MBS: Macroblock Scaling for CNN Model Reduction
This addresses the problem of deploying large CNN models in resource-constrained environments, offering an incremental improvement over existing methods.
The paper tackles CNN model size reduction by proposing the Macroblock Scaling (MBS) algorithm, which adaptively reduces macroblocks based on information redundancy, achieving reductions of up to 72.71% in models like ResNet-1202 with negligible accuracy loss.

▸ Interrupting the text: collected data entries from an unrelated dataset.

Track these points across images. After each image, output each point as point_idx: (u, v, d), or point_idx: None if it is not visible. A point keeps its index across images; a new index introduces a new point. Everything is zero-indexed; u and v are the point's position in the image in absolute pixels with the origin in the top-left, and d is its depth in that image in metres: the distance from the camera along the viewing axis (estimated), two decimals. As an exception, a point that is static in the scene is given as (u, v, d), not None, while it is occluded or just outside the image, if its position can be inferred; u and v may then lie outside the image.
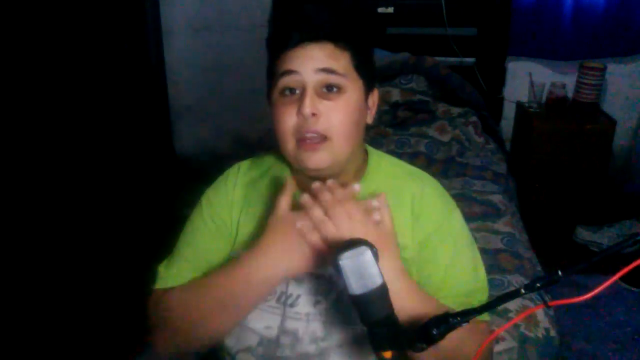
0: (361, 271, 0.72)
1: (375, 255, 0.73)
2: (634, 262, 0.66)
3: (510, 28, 2.91)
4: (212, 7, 3.12)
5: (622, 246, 0.69)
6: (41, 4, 2.27)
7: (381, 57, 2.84)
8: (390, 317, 0.73)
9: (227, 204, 1.02)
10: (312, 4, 0.92)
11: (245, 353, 0.96)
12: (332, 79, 0.90)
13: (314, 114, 0.88)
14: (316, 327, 0.94)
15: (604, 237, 2.64)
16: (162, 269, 1.04)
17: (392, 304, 0.73)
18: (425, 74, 2.72)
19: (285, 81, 0.90)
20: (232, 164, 1.09)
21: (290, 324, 0.94)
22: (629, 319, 2.18)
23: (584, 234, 2.68)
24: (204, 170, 1.25)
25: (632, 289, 2.32)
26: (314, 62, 0.89)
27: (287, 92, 0.91)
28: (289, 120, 0.90)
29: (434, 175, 1.06)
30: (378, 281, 0.72)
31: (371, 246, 0.73)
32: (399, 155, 2.39)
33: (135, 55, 2.92)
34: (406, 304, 0.85)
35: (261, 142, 0.92)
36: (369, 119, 0.99)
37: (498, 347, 1.41)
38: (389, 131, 2.57)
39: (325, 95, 0.90)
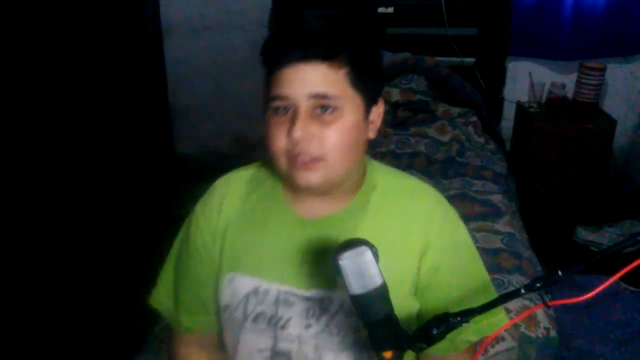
0: (361, 271, 0.72)
1: (375, 255, 0.73)
2: (634, 262, 0.66)
3: (510, 28, 2.91)
4: (212, 7, 3.12)
5: (622, 246, 0.69)
6: (42, 4, 2.27)
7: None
8: (390, 317, 0.73)
9: (210, 230, 1.01)
10: (302, 22, 0.88)
11: None
12: (326, 102, 0.86)
13: (305, 137, 0.85)
14: (308, 349, 0.94)
15: (604, 237, 2.64)
16: (167, 302, 1.06)
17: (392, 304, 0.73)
18: (425, 74, 2.72)
19: (277, 104, 0.88)
20: (229, 166, 1.08)
21: (283, 346, 0.95)
22: (629, 319, 2.17)
23: (584, 234, 2.68)
24: (204, 170, 1.25)
25: (632, 289, 2.32)
26: (306, 87, 0.85)
27: (280, 111, 0.88)
28: (280, 141, 0.87)
29: (433, 175, 1.04)
30: (378, 281, 0.72)
31: (371, 246, 0.73)
32: (399, 155, 2.44)
33: (135, 55, 2.92)
34: None
35: (261, 142, 0.90)
36: (371, 134, 0.94)
37: (498, 347, 1.41)
38: (389, 131, 2.56)
39: (319, 117, 0.86)
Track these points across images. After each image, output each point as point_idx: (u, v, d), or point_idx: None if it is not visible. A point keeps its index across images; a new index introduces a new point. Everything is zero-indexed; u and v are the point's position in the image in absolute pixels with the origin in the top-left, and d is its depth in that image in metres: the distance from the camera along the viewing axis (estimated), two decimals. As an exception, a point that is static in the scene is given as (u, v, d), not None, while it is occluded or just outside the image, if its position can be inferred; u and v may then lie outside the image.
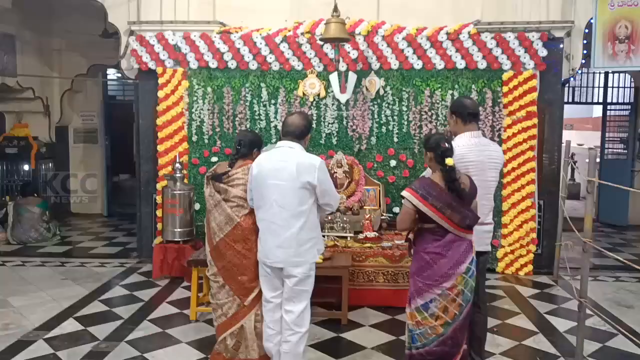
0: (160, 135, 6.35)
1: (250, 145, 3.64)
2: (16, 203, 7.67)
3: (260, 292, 3.55)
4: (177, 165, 5.96)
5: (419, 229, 3.22)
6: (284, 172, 3.27)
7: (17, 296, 5.30)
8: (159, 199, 6.30)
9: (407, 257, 3.56)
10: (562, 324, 4.72)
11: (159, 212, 6.32)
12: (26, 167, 8.67)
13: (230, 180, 3.55)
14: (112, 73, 10.18)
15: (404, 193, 3.16)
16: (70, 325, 4.58)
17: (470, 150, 3.42)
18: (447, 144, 3.14)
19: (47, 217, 7.78)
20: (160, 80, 6.32)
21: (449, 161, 3.08)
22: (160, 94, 6.31)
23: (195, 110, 6.35)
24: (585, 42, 6.12)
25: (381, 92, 6.17)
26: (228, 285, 3.59)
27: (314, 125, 6.22)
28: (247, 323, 3.59)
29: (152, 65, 6.31)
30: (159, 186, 6.35)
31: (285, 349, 3.41)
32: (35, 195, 7.99)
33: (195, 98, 6.34)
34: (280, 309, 3.45)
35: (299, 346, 3.41)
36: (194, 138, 6.35)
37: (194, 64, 6.28)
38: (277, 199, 3.29)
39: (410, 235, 3.33)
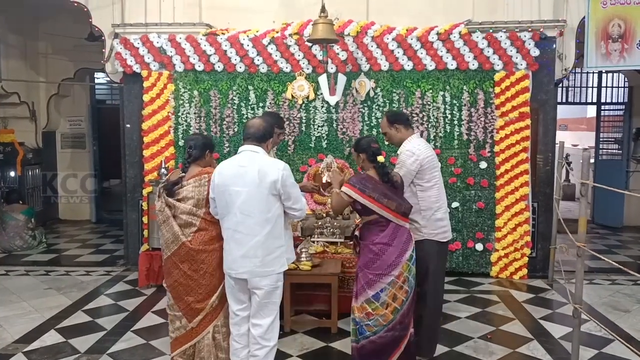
0: (146, 139, 6.21)
1: (202, 148, 3.52)
2: (1, 210, 7.52)
3: (209, 314, 3.45)
4: (163, 170, 5.82)
5: (364, 224, 3.52)
6: (245, 178, 3.16)
7: (-2, 307, 5.16)
8: (145, 205, 6.16)
9: (354, 254, 3.85)
10: (557, 330, 4.62)
11: (145, 219, 6.18)
12: (12, 174, 8.50)
13: (178, 194, 3.42)
14: (100, 77, 10.04)
15: (343, 188, 3.45)
16: (51, 338, 4.45)
17: (427, 147, 3.86)
18: (376, 144, 3.54)
19: (33, 225, 7.63)
20: (146, 84, 6.19)
21: (380, 158, 3.48)
22: (146, 97, 6.19)
23: (182, 114, 6.22)
24: (578, 41, 6.03)
25: (371, 93, 6.06)
26: (176, 304, 3.50)
27: (303, 129, 6.12)
28: (205, 337, 3.48)
29: (137, 68, 6.18)
30: (145, 192, 6.21)
31: None
32: (21, 202, 7.83)
33: (181, 101, 6.21)
34: (247, 322, 3.34)
35: None
36: (181, 142, 6.21)
37: (179, 67, 6.15)
38: (240, 206, 3.17)
39: (357, 232, 3.59)
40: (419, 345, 3.77)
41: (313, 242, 5.09)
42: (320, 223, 5.28)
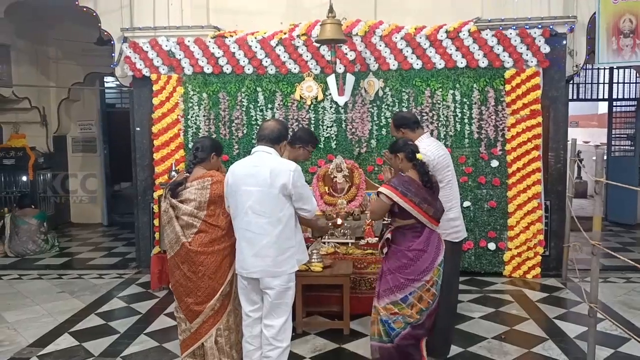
0: (156, 143, 6.24)
1: (208, 150, 3.54)
2: (13, 215, 7.57)
3: (211, 317, 3.46)
4: (173, 173, 5.83)
5: (397, 228, 3.39)
6: (258, 178, 3.18)
7: (12, 311, 5.19)
8: (156, 208, 6.18)
9: (379, 254, 3.60)
10: (572, 329, 4.56)
11: (156, 222, 6.20)
12: (24, 178, 8.57)
13: (181, 195, 3.45)
14: (110, 81, 10.10)
15: (383, 189, 3.33)
16: (65, 341, 4.46)
17: (438, 146, 3.83)
18: (412, 142, 3.48)
19: (45, 229, 7.68)
20: (155, 87, 6.22)
21: (419, 156, 3.39)
22: (155, 101, 6.22)
23: (191, 116, 6.24)
24: (589, 37, 5.96)
25: (380, 93, 6.04)
26: (179, 305, 3.54)
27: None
28: (209, 340, 3.48)
29: (146, 72, 6.21)
30: (156, 195, 6.24)
31: None
32: (33, 206, 7.88)
33: (190, 104, 6.23)
34: (259, 323, 3.33)
35: None
36: (191, 145, 6.21)
37: (188, 70, 6.17)
38: (252, 206, 3.18)
39: (388, 235, 3.44)
40: (433, 346, 3.73)
41: (324, 243, 5.08)
42: (330, 224, 5.26)
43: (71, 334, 4.60)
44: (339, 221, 5.02)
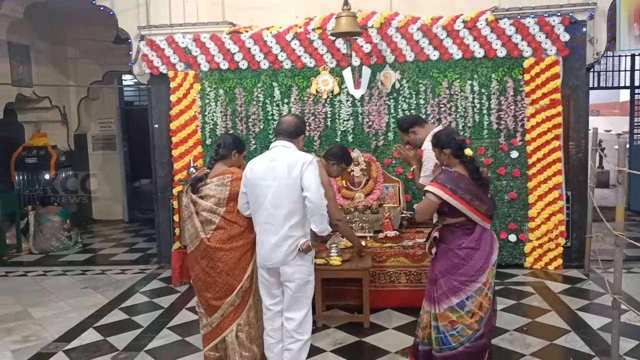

In this paper we propose the macroblock scaling (MBS) algorithm, which can be applied to various CNN architectures to reduce their model size. MBS adaptively reduces each CNN macroblock depending on its information redundancy measured by our proposed effective flops. Empirical studies conducted with ImageNet and CIFAR-10 attest that MBS can reduce the model size of some already compact CNN models, e.g., MobileNetV2 (25.03% further reduction) and ShuffleNet (20.74%), and even ultra-deep ones such as ResNet-101 (51.67%) and ResNet-1202 (72.71%) with negligible accuracy degradation. MBS also performs better reduction at a much lower cost than the state-of-the-art optimization-based methods do. MBS's simplicity and efficiency, its flexibility to work with any CNN model, and its scalability to work with models of any depth make it an attractive choice for CNN model size reduction.